Leonel Brizola, governador do Rio Grande – Seu mandato acabou nem antes, em 31 de janeiro de 1963. Já se prevenira, se elegera deputado pela Guanabara, com votação espetacular. De cada 5 eleitores, 3 votaram nele. Sem diálogo com Jango desde que este se recusara a nomeá-lo ministro da Fazenda, lançou a candidatura sem falar com ninguém. Contestado por causa do parentesco com Jango, respondeu: “Cunhado não é parente, Brizola para presidente”. Atingido duramente pelo golpe, ficou 15 anos no exílio. Moço, voltou em 1979, teve duas chances, não concretizadas.

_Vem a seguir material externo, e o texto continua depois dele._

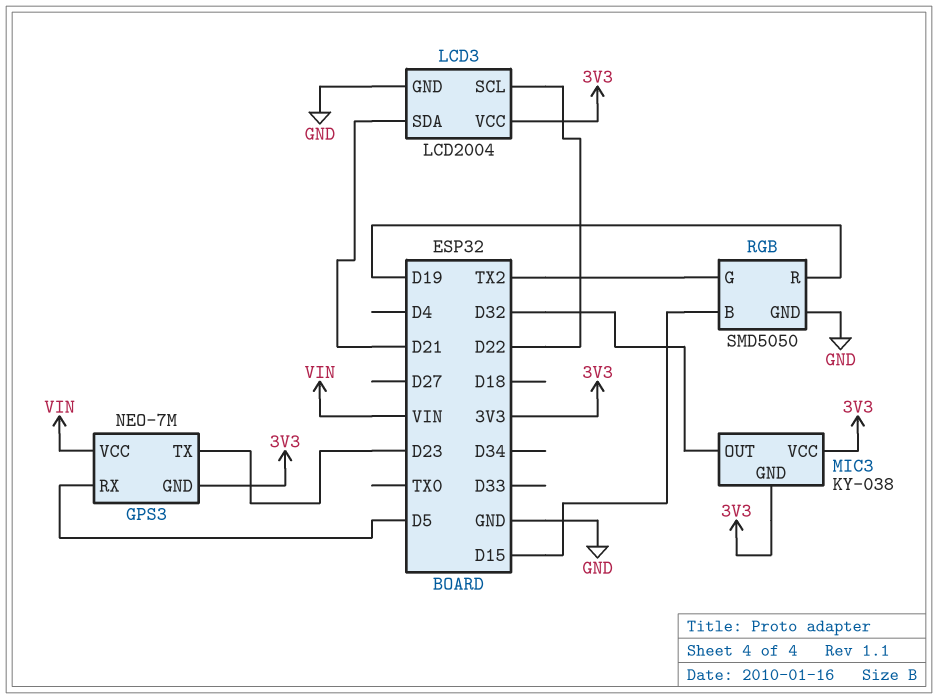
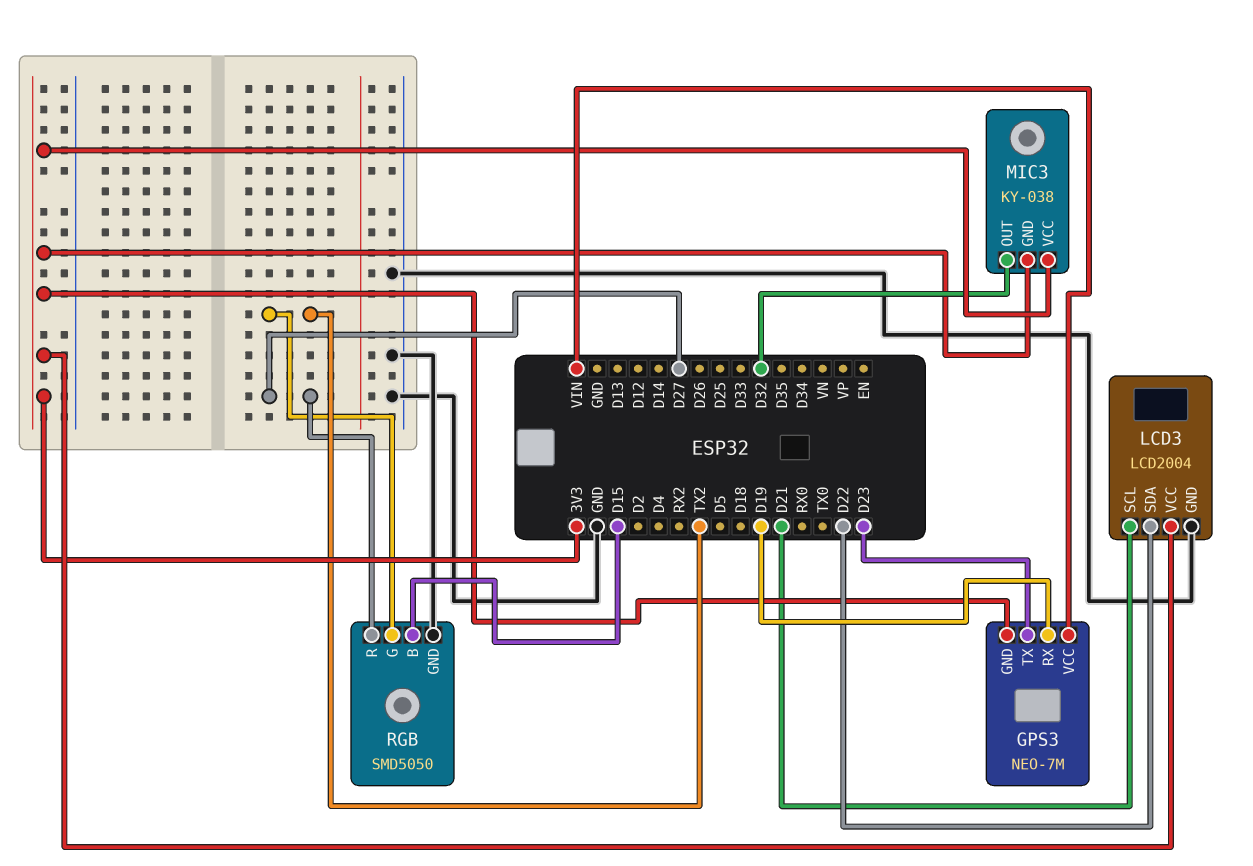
GPS3 pin RX: D5 -> D19
LCD3 pin SCL: D22 -> D21
LCD3 pin SDA: D21 -> D22
RGB pin R: D19 -> D27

Juscelino, ex-presidente – Não conspirava, mas se mantinha candidato. Em 1961, transferindo o governo a Janio, lançou sua candidatura a outro mandato em 1965. Quanta gente acreditava nessa eleição, cada vez mais distante e inexistente.
Jango desequilibrava
Ainda no limite de1963, o presidente governava não para o futuro do país, mas visivelmente para o seu próprio futuro. Isso irritava e concentrava os militares, principalmente os que sofreram a derrota em 1961, quando não puderam reempossar Janio Quadros.
Os militares em ação
O mais destacado conspirador militar de 1963 era o general Costa e Silva, comandante do II Exército (São Paulo). Liderando grande parte do Exército, agia ostensivamente, sabia que na sua condição e importância, nada lhe aconteceria.
1963 ACABA, MAS
1964 JÁ CHEGARA

Todos esses personagens que ocuparam 1963, muito antes dele acabar, já estavam ultrapassados. Nenhum deles percebeu, apesar das minhas repetidas advertências. Algumas, pessoalmente. Outras, jornalisticamente.
PS – Alexandre Magno gostava de dizer que “Alexandria estava a 300 milhas do delta do Nilo”. 31 de julho de 1963, visto em 31 de julho de 2013 (50 anos),está na mesma distância.
PS2 – 1964 está para 1963 com um retrato na parede, e ainda dói.
PS3 – Arbitrário, atrabiliário, autoritário e tão torturador quando o Estado Novo de 1937 a 1945, 1963 condena a memória a um exercício lancinante e dilacerante de recordação.

Da Tribuna da Imprensa de 31-7-2013.